Collected data entries:
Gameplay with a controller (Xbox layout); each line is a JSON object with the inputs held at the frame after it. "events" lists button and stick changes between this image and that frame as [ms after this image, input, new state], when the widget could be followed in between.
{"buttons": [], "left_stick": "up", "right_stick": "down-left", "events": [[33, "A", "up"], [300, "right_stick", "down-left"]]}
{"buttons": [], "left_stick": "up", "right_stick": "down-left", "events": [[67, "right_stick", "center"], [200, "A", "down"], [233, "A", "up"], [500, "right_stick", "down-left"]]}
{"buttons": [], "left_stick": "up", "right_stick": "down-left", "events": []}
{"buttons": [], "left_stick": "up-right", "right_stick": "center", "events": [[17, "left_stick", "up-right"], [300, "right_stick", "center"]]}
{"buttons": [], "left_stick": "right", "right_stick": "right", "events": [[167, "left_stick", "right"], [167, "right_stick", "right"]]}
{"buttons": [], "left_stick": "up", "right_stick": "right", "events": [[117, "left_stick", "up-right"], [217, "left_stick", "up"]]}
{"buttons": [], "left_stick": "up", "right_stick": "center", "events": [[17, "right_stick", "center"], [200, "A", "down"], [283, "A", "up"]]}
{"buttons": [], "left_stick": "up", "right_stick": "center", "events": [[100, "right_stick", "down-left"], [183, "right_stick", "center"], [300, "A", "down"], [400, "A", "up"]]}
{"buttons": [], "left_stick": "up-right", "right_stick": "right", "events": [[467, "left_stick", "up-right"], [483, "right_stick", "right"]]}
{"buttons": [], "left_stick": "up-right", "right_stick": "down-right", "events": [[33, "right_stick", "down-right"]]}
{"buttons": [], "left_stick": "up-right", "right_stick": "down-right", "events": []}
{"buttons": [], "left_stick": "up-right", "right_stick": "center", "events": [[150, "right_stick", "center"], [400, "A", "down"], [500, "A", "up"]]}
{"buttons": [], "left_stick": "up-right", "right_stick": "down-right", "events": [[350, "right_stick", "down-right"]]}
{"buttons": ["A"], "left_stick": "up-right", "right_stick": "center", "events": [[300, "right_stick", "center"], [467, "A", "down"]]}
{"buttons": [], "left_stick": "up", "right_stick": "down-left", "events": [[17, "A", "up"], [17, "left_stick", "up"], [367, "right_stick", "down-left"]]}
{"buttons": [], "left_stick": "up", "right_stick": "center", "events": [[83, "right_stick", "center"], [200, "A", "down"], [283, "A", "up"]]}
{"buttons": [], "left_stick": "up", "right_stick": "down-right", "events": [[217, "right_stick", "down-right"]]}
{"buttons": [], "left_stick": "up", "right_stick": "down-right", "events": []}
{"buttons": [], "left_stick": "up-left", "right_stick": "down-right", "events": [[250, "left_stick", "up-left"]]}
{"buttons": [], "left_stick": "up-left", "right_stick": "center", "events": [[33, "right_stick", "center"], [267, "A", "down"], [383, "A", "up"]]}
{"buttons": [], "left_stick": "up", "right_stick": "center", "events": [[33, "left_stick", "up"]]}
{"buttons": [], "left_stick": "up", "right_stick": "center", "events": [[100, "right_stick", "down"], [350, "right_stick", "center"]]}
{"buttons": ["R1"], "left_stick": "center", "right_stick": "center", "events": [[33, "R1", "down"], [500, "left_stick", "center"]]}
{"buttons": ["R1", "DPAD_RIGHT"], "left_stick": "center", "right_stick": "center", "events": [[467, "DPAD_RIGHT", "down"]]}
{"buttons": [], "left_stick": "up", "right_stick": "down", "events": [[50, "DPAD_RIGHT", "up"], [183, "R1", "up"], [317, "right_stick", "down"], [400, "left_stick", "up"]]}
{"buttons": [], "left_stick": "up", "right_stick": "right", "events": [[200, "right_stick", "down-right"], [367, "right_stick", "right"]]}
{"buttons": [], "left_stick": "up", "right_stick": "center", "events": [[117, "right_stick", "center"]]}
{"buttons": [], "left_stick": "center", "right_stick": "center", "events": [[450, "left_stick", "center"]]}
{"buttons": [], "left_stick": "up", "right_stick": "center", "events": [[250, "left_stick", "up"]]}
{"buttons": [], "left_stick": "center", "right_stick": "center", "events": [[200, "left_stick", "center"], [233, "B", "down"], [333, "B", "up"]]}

**Task to complete:**
Repeat every record exactly, so that nothing is lost or altered.

**Result below:**
Gameplay with a controller (Xbox layout); each line is a JSON object with the inputs held at the frame after it. "events" lists button and stick changes between this image and that frame as [ms after this image, input, new state], when the widget could be followed in between.
{"buttons": [], "left_stick": "up", "right_stick": "down-left", "events": [[33, "A", "up"], [300, "right_stick", "down-left"]]}
{"buttons": [], "left_stick": "up", "right_stick": "down-left", "events": [[67, "right_stick", "center"], [200, "A", "down"], [233, "A", "up"], [500, "right_stick", "down-left"]]}
{"buttons": [], "left_stick": "up", "right_stick": "down-left", "events": []}
{"buttons": [], "left_stick": "up-right", "right_stick": "center", "events": [[17, "left_stick", "up-right"], [300, "right_stick", "center"]]}
{"buttons": [], "left_stick": "right", "right_stick": "right", "events": [[167, "left_stick", "right"], [167, "right_stick", "right"]]}
{"buttons": [], "left_stick": "up", "right_stick": "right", "events": [[117, "left_stick", "up-right"], [217, "left_stick", "up"]]}
{"buttons": [], "left_stick": "up", "right_stick": "center", "events": [[17, "right_stick", "center"], [200, "A", "down"], [283, "A", "up"]]}
{"buttons": [], "left_stick": "up", "right_stick": "center", "events": [[100, "right_stick", "down-left"], [183, "right_stick", "center"], [300, "A", "down"], [400, "A", "up"]]}
{"buttons": [], "left_stick": "up-right", "right_stick": "right", "events": [[467, "left_stick", "up-right"], [483, "right_stick", "right"]]}
{"buttons": [], "left_stick": "up-right", "right_stick": "down-right", "events": [[33, "right_stick", "down-right"]]}
{"buttons": [], "left_stick": "up-right", "right_stick": "down-right", "events": []}
{"buttons": [], "left_stick": "up-right", "right_stick": "center", "events": [[150, "right_stick", "center"], [400, "A", "down"], [500, "A", "up"]]}
{"buttons": [], "left_stick": "up-right", "right_stick": "down-right", "events": [[350, "right_stick", "down-right"]]}
{"buttons": ["A"], "left_stick": "up-right", "right_stick": "center", "events": [[300, "right_stick", "center"], [467, "A", "down"]]}
{"buttons": [], "left_stick": "up", "right_stick": "down-left", "events": [[17, "A", "up"], [17, "left_stick", "up"], [367, "right_stick", "down-left"]]}
{"buttons": [], "left_stick": "up", "right_stick": "center", "events": [[83, "right_stick", "center"], [200, "A", "down"], [283, "A", "up"]]}
{"buttons": [], "left_stick": "up", "right_stick": "down-right", "events": [[217, "right_stick", "down-right"]]}
{"buttons": [], "left_stick": "up", "right_stick": "down-right", "events": []}
{"buttons": [], "left_stick": "up-left", "right_stick": "down-right", "events": [[250, "left_stick", "up-left"]]}
{"buttons": [], "left_stick": "up-left", "right_stick": "center", "events": [[33, "right_stick", "center"], [267, "A", "down"], [383, "A", "up"]]}
{"buttons": [], "left_stick": "up", "right_stick": "center", "events": [[33, "left_stick", "up"]]}
{"buttons": [], "left_stick": "up", "right_stick": "center", "events": [[100, "right_stick", "down"], [350, "right_stick", "center"]]}
{"buttons": ["R1"], "left_stick": "center", "right_stick": "center", "events": [[33, "R1", "down"], [500, "left_stick", "center"]]}
{"buttons": ["R1", "DPAD_RIGHT"], "left_stick": "center", "right_stick": "center", "events": [[467, "DPAD_RIGHT", "down"]]}
{"buttons": [], "left_stick": "up", "right_stick": "down", "events": [[50, "DPAD_RIGHT", "up"], [183, "R1", "up"], [317, "right_stick", "down"], [400, "left_stick", "up"]]}
{"buttons": [], "left_stick": "up", "right_stick": "right", "events": [[200, "right_stick", "down-right"], [367, "right_stick", "right"]]}
{"buttons": [], "left_stick": "up", "right_stick": "center", "events": [[117, "right_stick", "center"]]}
{"buttons": [], "left_stick": "center", "right_stick": "center", "events": [[450, "left_stick", "center"]]}
{"buttons": [], "left_stick": "up", "right_stick": "center", "events": [[250, "left_stick", "up"]]}
{"buttons": [], "left_stick": "center", "right_stick": "center", "events": [[200, "left_stick", "center"], [233, "B", "down"], [333, "B", "up"]]}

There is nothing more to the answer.